Dalam genre sinema, film yang mengangkat tema berdasarkan kisah sosok-sosok nyata yang menginspirasi disebut biopik (biopic, singkatan dari biographical picture alias film biografis). Dalam kancah perfilman dunia, kisah nyata (true stories) menjadi mataair tak kunjung habis bagi inspirasi menelurkan satu produk sinematik.

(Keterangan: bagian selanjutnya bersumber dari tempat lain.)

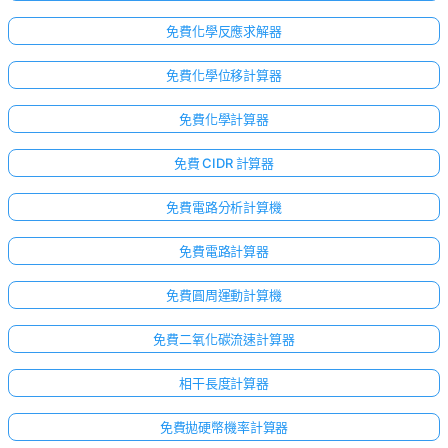
免費化學反應求解器
免費化學位移計算器
免費化學計算器
免費 CIDR 計算器
免費電路分析計算機
免費電路計算器
免費圓周運動計算機
免費二氧化碳流速計算器
相干長度計算器
免費拋硬幣機率計算器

Bahkan secara lebih spesifik dalam dunia olahraga, film biopik di sejumlah negara memiliki peranan strategis sebagai pemantik semangat berprestasi bagi suatu bangsa. Pijakan teoretisnya adalah penelitian psikolog David McClelland berjudul "The Need for Achievement" (terjemahan Ismail Marahimin, Majalah Titian, 1972). Di situ, McClelland membandingkan bangsa Inggris dan Spanyol yang sama-sama adidaya pada abad ke-16, tapi kemudian Spanyol lambat laun melemah sementara Inggris tetap perkasa.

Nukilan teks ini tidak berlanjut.